A while back, we discussed how Firebase initializes on Android. There was a lot of great discussion around that, and it sounded like some of you experimented with the same technique for getting your own Android libraries initialized. Many of you also noted that there were a few situations when you couldn't use the normal automatic init procedure.

Q&A

What if you have a customized build system?

Normally, Android apps using Firebase are built with Gradle and the Google Services Gradle Plugin. This plugin pulls your Firebase project data out of google-services.json, and adds it to your app's resources. Once the resources are added to your project, there is a component called FirebaseInitProvider that automatically picks up those values and initializes Firebase with them.

However, if you have a different build system, such as Bazel, or you're otherwise unable to use the Gradle plugin, you need to find another way to get those resources into your app. The solution could be as simple as creating your own resource XML file and adding the correct values to it. The documentation for the plugin gives the details of how to get those values out of your google-services.json file and into your resources.

What if you need to select your app's Firebase project at runtime?

It's very rare, but sometimes an app must be able to select its Firebase project at runtime. This means your app can't use the automatic init provided by the FirebaseInitProvider that's merged into your app. In that case, the solution has two tasks.

Selecting a project at runtime

1. Disabling FirebaseInitProvider

FirebaseInitProvider is normally automatically merged into your app build by the Android build tools when doing a build with Gradle. If you're doing your own init, however, you'll to make sure it doesn't get merged at all. The way to do that is to use your own app's manifest to override that behavior. In your manifest, add an entry for FirebaseInitProvider, and make sure to use a node marker to set its tools:node attribute to the value "remove". This tells the Android build tools not to include this component in your app:

<provider
    android:name="com.google.firebase.provider.FirebaseInitProvider"
    android:authorities="${applicationId}.firebaseinitprovider"
    tools:node="remove"
    />

If you don't have the "tools" namespace added to your manifest root tag, you'll have to add that as well:

<manifest
    xmlns:android="http://schemas.android.com/apk/res/android"
    xmlns:tools="http://schemas.android.com/tools"
    package="your.package"
    >

2. Calling FirebaseApp.initializeApp() to initialize

Because you removed FirebaseInitProvider, you'll need to perform the same init somewhere in your app (in your own ContentProvider during its onCreate, to ensure Analytics can measure your app correctly). The method you'll need to call is FirebaseApp.initializeApp(Context, FirebaseOptions).
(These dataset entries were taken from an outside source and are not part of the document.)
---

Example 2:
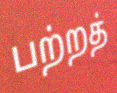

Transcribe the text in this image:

பற்றத்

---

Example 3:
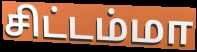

If you click through to the javadoc, you'll see a few varieties of that method. The one you want takes both a Context and FirebaseOptions to initialize the default FirebaseApp instance. You can create a FirebaseOptions object using its Builder:

FirebaseOptions.Builder builder = new FirebaseOptions.Builder()
    .setApplicationId("1:0123456789012:android:0123456789abcdef")
    .setApiKey("your_api_key")
    .setDatabaseUrl("https://your-app.firebaseio.com")
    .setStorageBucket("your-app.appspot.com");
FirebaseApp.initializeApp(this, builder.build());

The documentation for the plugin will help you locate the correct strings for your project in your google-services.json file.

With these changes in place, you no longer need the Google services plugin and its JSON config file in your project.

Take control!

Again, if you're happy with the way your Android app builds, you shouldn't need to implement any of the changes here. Otherwise, if your situation requires it, the information here should be all you need to do to take control of your Firebase init.